"Wszelkie rzeczy moje jak i rodziny były "macane" bez użycia tych podstawowych środków ochronnych. Nie wiem, jaki stan zdrowia prezentują funkcjonariusze, ani czy mają aktualne zaświadczenie służb sanitarnych, choćby na okoliczność nosicielstwa chorób zakaźnych jak salmonella, żółtaczka, HIV" - opowiada "Głosowi Szczecińskiemu" Wojciech B.

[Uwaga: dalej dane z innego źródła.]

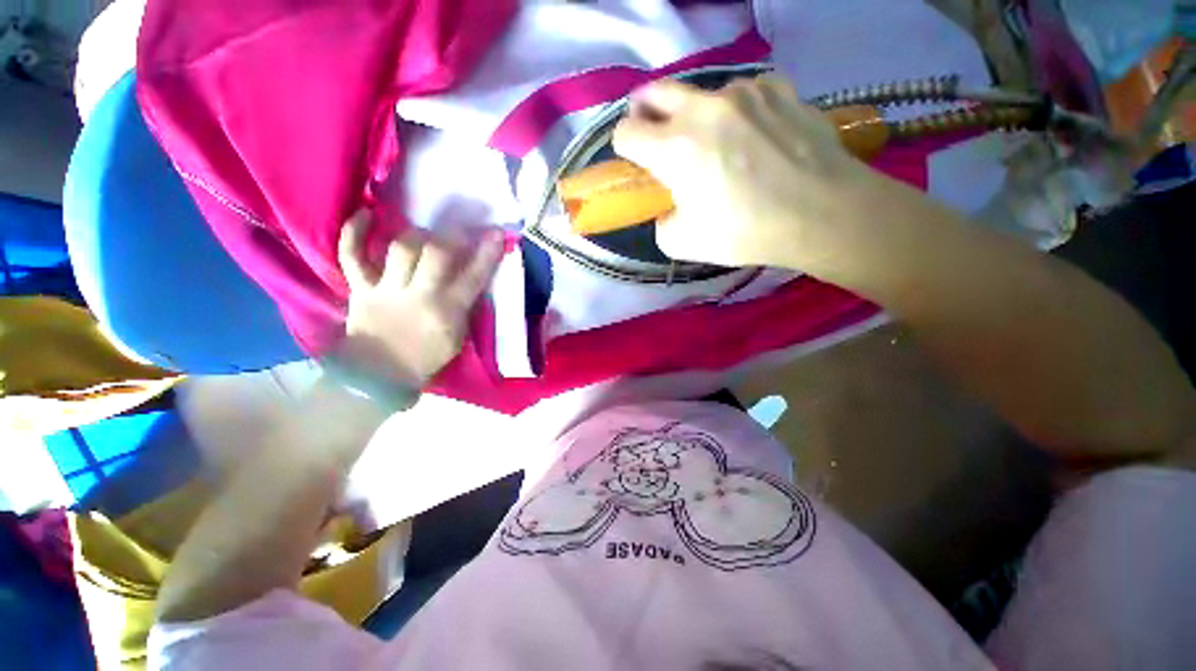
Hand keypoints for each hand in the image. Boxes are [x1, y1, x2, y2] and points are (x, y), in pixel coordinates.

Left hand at [335, 210, 503, 387]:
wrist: (378, 376)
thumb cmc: (425, 359)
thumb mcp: (457, 337)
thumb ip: (464, 307)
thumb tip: (470, 278)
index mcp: (448, 312)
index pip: (474, 276)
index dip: (487, 252)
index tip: (497, 232)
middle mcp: (419, 295)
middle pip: (437, 252)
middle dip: (452, 235)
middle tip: (459, 231)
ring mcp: (386, 289)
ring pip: (402, 248)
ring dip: (417, 234)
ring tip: (424, 233)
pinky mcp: (359, 288)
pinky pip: (352, 255)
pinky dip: (355, 232)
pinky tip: (367, 213)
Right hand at [612, 76, 882, 268]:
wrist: (821, 213)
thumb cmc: (746, 232)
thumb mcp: (683, 244)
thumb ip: (661, 223)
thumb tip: (667, 207)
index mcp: (674, 148)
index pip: (626, 132)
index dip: (624, 148)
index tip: (636, 162)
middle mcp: (703, 108)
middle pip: (653, 93)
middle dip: (645, 114)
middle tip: (656, 135)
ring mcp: (743, 92)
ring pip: (700, 94)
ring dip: (695, 116)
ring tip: (717, 144)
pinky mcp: (777, 87)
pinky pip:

>>>Policja prosi Watykan o egzorcyzmy
Policjanci odwiedzili jego mieszkanie niedawno. Ich wizyta ma miejsce ze sprawą Internetowego Forum Policyjnego. Wojciech B. - emerytowany policjant - ma w tej sprawie status świadka.
Jak twierdzi, mieszkanie zostało przeszukane bardzo dokładnie. Ale rzadko na rękach funkcjonariuszy gościły lateksowe rękawiczki. Teraz Wojciech B. chce, żeby sanepid wyjaśnił, czy nie powinny być używane częściej. Bo przecież policjanci mogą roznosić "patogeny chorobotwórcze". Zastanawia się też nad pozwaniem Biura Spraw Wewnętrznych Komendy Głównej Policji za narażenie rodziny na niebezpieczeństwo.

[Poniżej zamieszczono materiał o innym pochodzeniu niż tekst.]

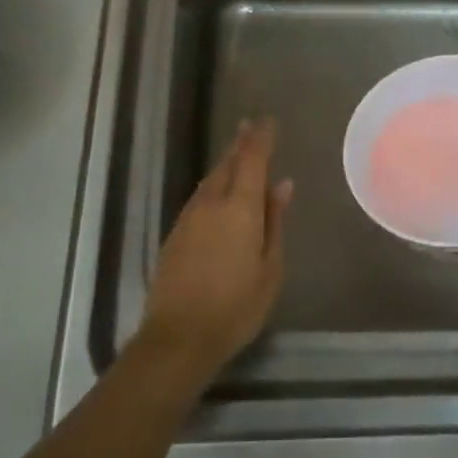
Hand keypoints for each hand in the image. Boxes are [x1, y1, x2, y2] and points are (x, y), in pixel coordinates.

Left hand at [140, 118, 290, 377]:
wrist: (178, 336)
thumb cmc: (236, 306)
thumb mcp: (269, 268)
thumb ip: (274, 222)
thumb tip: (282, 185)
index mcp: (239, 207)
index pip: (252, 160)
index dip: (261, 138)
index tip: (269, 121)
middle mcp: (211, 203)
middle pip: (227, 164)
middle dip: (240, 143)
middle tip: (250, 125)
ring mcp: (189, 217)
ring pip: (210, 179)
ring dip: (225, 163)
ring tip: (237, 152)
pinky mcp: (176, 234)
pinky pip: (200, 197)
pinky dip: (213, 185)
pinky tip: (218, 191)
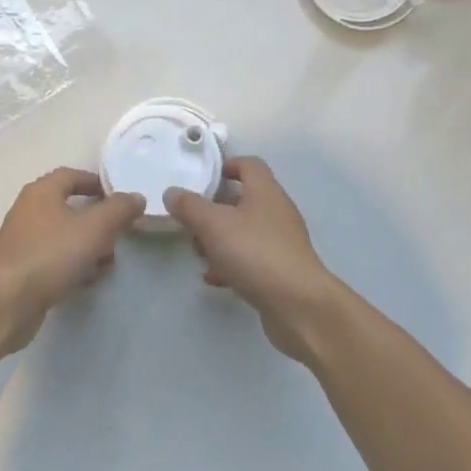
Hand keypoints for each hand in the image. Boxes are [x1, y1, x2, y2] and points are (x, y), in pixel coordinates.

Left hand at [0, 168, 144, 351]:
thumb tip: (136, 197)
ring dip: (88, 247)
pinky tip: (85, 282)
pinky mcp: (21, 269)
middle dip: (98, 223)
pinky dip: (72, 265)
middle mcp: (29, 210)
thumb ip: (119, 209)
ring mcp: (22, 241)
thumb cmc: (52, 254)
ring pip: (64, 236)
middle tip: (117, 237)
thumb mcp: (95, 227)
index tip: (120, 198)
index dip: (97, 183)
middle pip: (70, 208)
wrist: (8, 302)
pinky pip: (53, 259)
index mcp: (42, 192)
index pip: (72, 175)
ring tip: (105, 265)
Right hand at [164, 157, 343, 363]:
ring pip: (245, 231)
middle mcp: (276, 211)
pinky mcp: (281, 270)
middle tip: (192, 222)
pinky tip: (214, 278)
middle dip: (215, 210)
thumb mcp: (214, 225)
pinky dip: (231, 264)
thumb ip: (190, 206)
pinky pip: (251, 259)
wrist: (298, 305)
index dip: (227, 165)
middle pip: (243, 199)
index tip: (204, 178)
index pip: (249, 164)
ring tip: (198, 254)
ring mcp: (281, 242)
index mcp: (265, 191)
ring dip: (220, 240)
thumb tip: (172, 192)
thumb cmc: (256, 253)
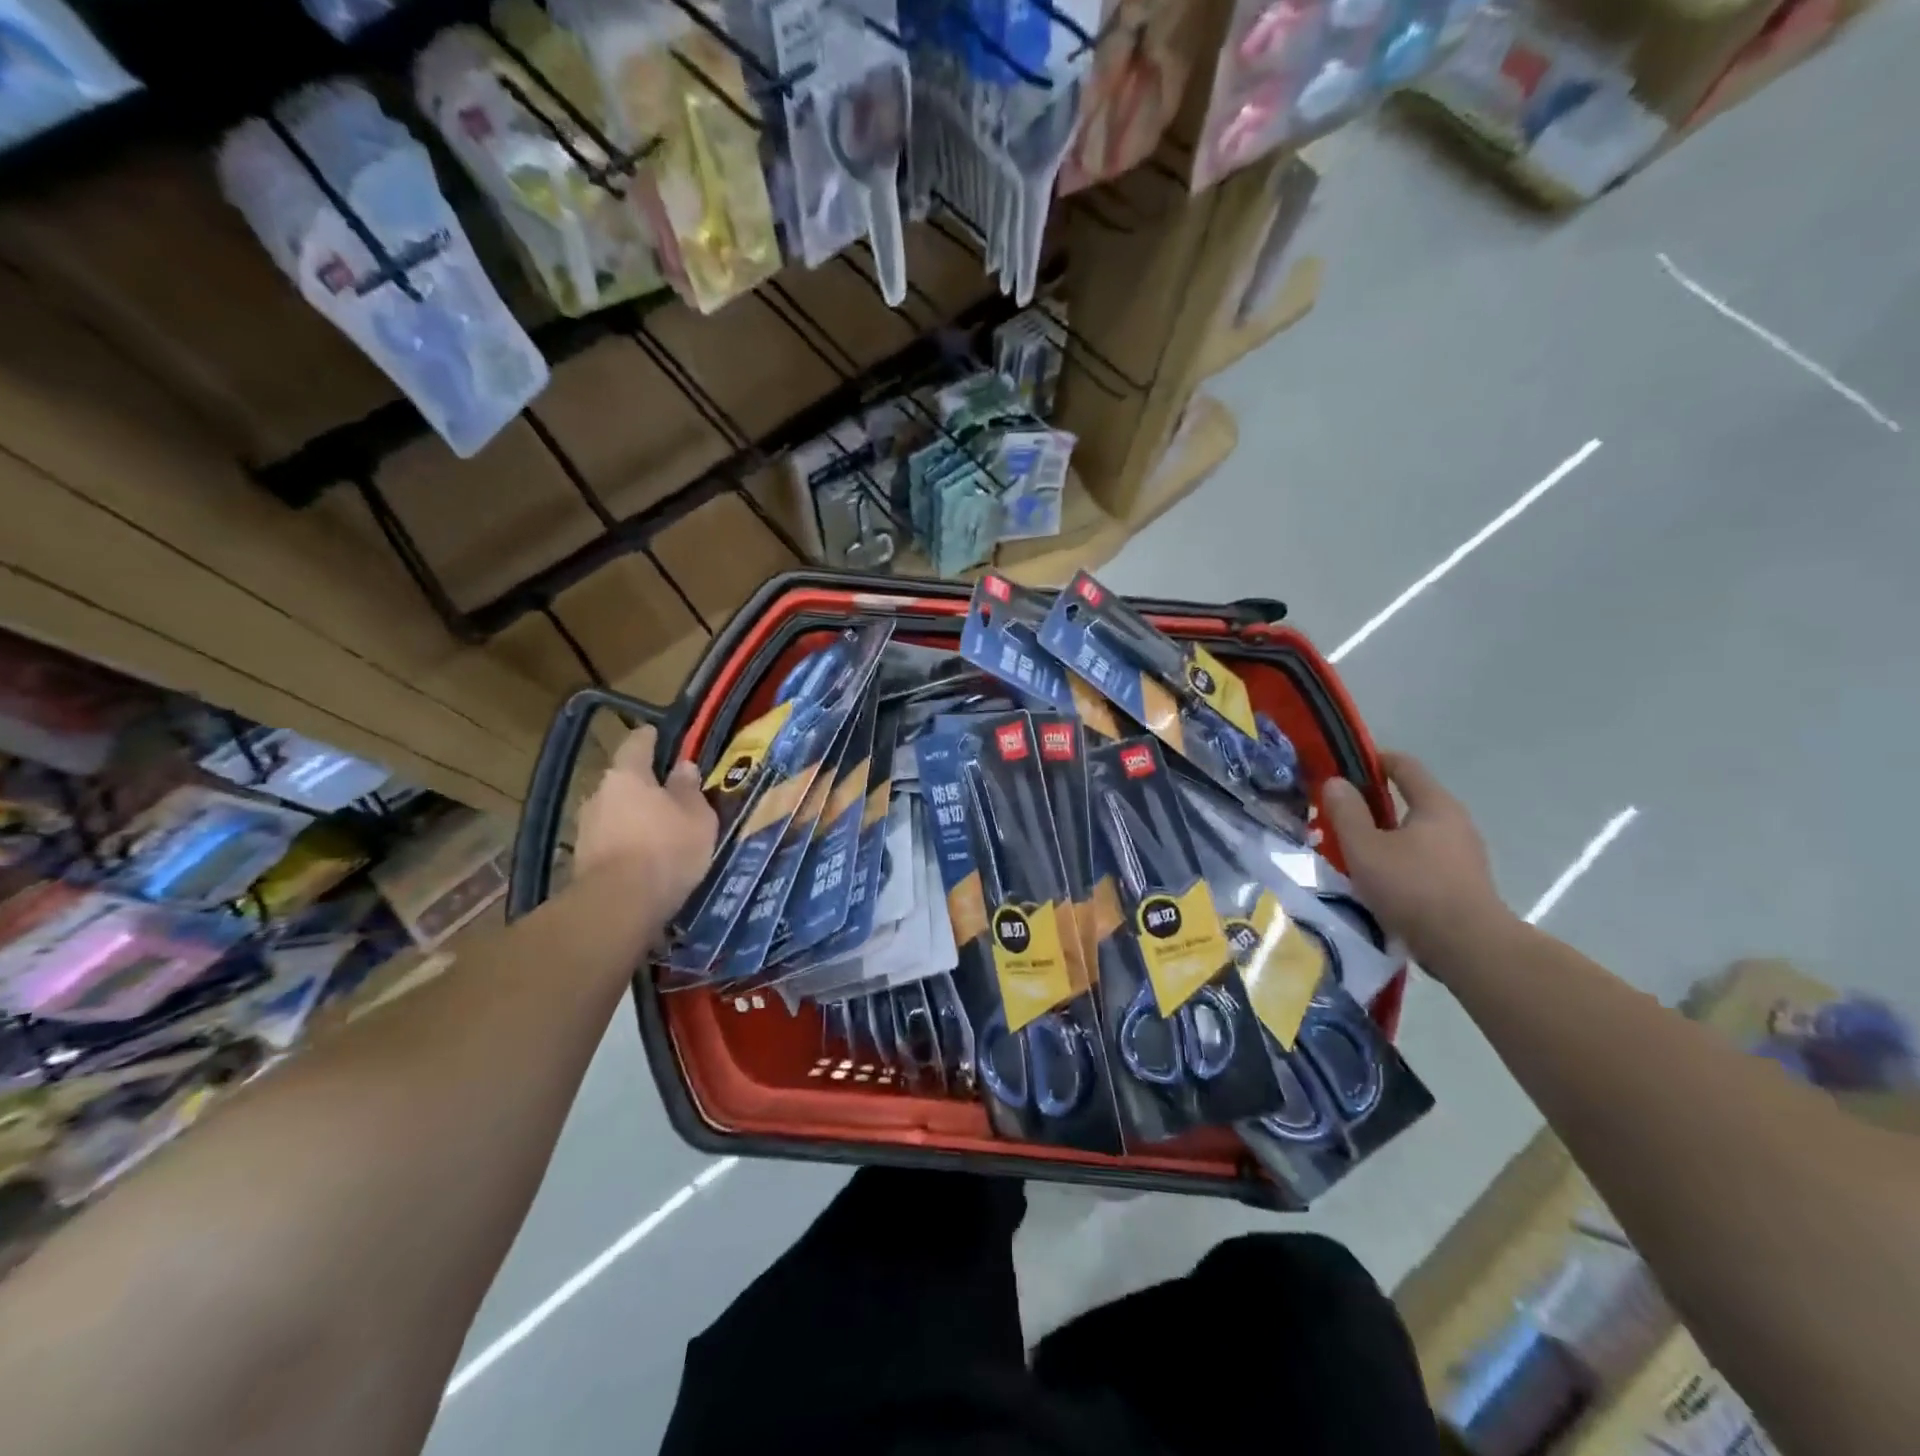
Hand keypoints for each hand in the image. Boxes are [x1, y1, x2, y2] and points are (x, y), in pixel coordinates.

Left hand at [575, 725, 717, 914]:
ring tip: (660, 829)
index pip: (638, 743)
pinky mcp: (582, 859)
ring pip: (616, 811)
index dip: (652, 738)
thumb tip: (683, 767)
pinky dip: (627, 842)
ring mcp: (586, 828)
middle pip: (624, 780)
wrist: (619, 906)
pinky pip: (611, 840)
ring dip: (634, 816)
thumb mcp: (697, 816)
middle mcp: (599, 793)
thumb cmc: (666, 848)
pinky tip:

Skąd podejrzenie, że policjanci przynieśli zarazki? Dowodzi tego... zachowanie psa. "Po wizycie funkcjonariuszy pies zaczął wygryzać sobie sierść na grzbiecie i zachowywać się dziwnie, co może było spowodowane przyniesieniem do mojego domu przez tychże funkcjonariuszy patogenów" - opowiada "Głosowi Szczecińskiemu".
Policja odpowiada na to, że nie ma nakazu używania rękawiczek przy każdej czynności.